It's a fascinating drama. It's shaped as the story of a family in crisis: Captain Arthur Keller, a stern Civil War veteran (on the Confederate side), lives in a town in Alabama with his second wife, Kate; a son from an earlier marriage, James; and two daughters from the current marriage, one a babe still in the crib and the other, Helen, unruly and spoiled by a mother and father who pity her but can't figure out how to communicate with her because of her disabilities. Enter Annie Sullivan, a brazen 20-year-old woman sent to the Kellers from the Perkins Institute for the Blind in Boston, where she has just completed her studies. Annie, once blind herself, has learned sign language and insight into how to break into the silent, dark world of a child like Helen. Captain Keller is skeptical and often adversarial as he confronts Annie's unorthodox approach to caring for the girl; Kate is more open-minded but wary of Annie's hardness. (The Kellers feel surprisingly like the Bankses in the film Mary Poppins, actually.)

Annie, though, is no Mary Poppins; she has to learn how to work the miracle that will unlock Helen's mind. You probably know that the breakthrough comes at a water pump, when Helen, after weeks of Annie drilling the abstract concepts of letters and words into her pupil, literally pounding them into her hands, finally makes the connection between W-A-T-E-R and the wet cool liquid that as a baby she called "wawa."

The joyous part is that, in this Miracle Worker, when this climactic moment occurs, it feels thrilling and new, even though we know it's coming. Credit goes to Gibson's skillful if sometimes formulaic manner in telling this story, and even more to Pill and Breslin, who take ownership of it on the stage. Pill gives us a plucky, determined, smart, and—probably most important—convincingly young Annie Sullivan; we feel her character flinch and then grow as the challenge of teaching young Helen dawns on her. Breslin is revelatory as Helen; right from her earliest moments on stage, I was aware of the aching, gnawing need that this child has to re-engage with the world around her. Her Helen isn't just a spoiled wild child waiting for someone to love and teach her in the right way—she's a budding genius constantly questing to find what she's missing for herself. Breslin's work would be extraordinary if she had the resume of a Cherry Jones; that she's just 13 (she'll turn 14 on April 14th) and that this is her first stage role makes her performance a bit of a miracle all on its own.

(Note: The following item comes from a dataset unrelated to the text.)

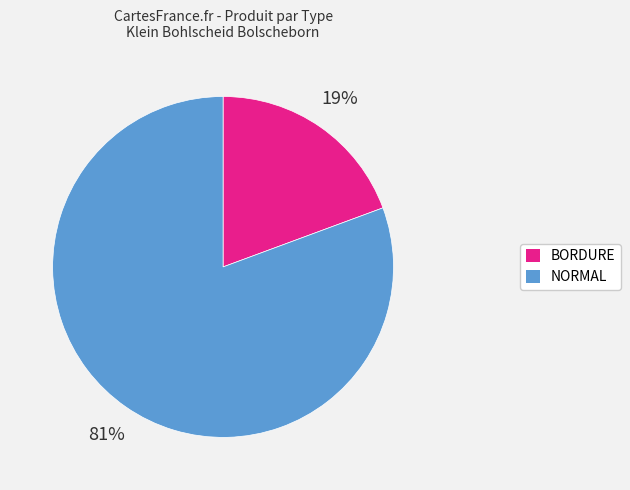

Which category accounts for the majority?

NORMAL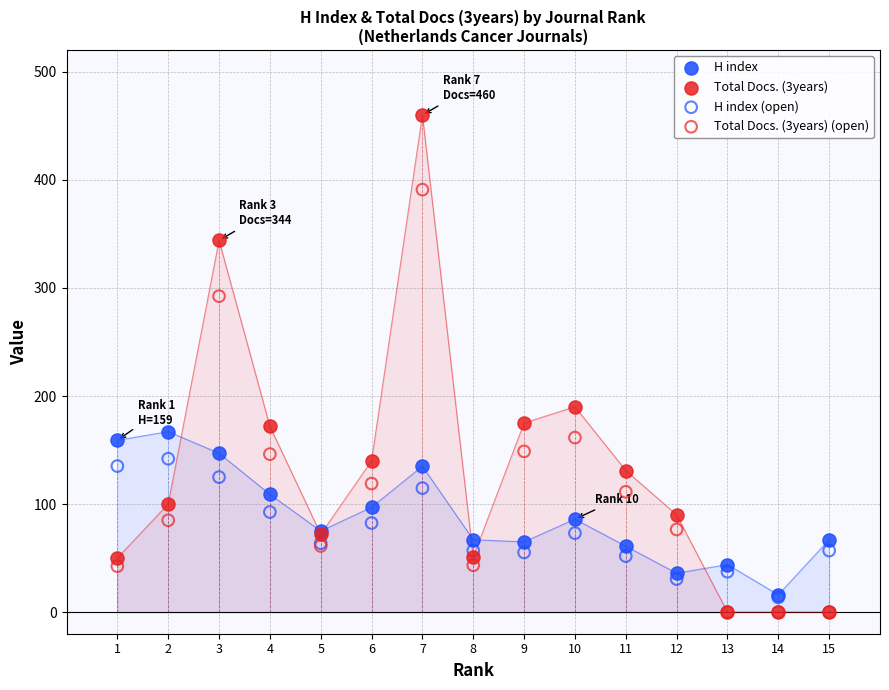

Across all series, what Y value is closest to 230?

190.0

There are, I must report, weaknesses in this production, most of them the fault of director Kate Whoriskey, who is unable to solve the problems of mounting this play in a theatre-in-the-round. The set she employs during most of Act One (designed by Derek McLane) is very off-putting: it consists of roomfuls of furniture floating over the heads of the actors, lowered onto the stage when needed to create the desired setting. A much sparer design in the play's second half proves far more felicitous and suggests how the first half might easily have been improved. Whoriskey also lets the actors playing the grown-up members of the Keller household—Matthew Modine as Captain Keller, Jennifer Morrison as Kate, and Tobias Segal as James—overdo the soap-opera angles of Gibson's script. (Consummate pro Elizabeth Franz, as an elderly relative named Aunt Ev, demonstrates in her too-brief appearances that restraint is the way into these scenes.)

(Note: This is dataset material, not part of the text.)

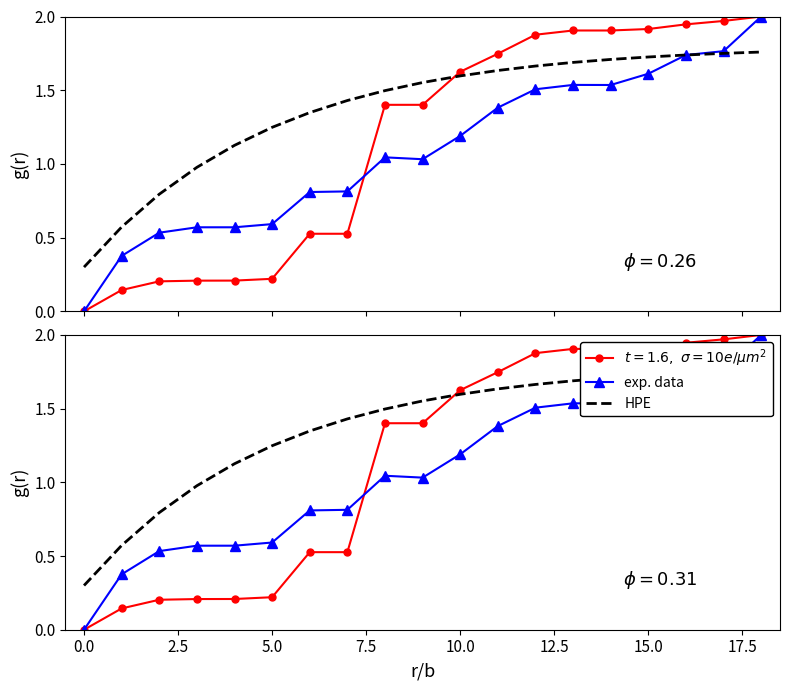

The value of exp. data at 15.0 is 0.4. True or false?

False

But quibbles aside, The Miracle Worker is the most humane, moving, and inspirational show on Broadway in quite a while, and I highly recommend it. Helen Keller's and Annie Sullivan's stories, each in its own way, exemplify what used to be a core American value—how someone could rise up against seemingly impossible odds to accomplish truly extraordinary things. I felt gladdened to be reminded of that in 2010.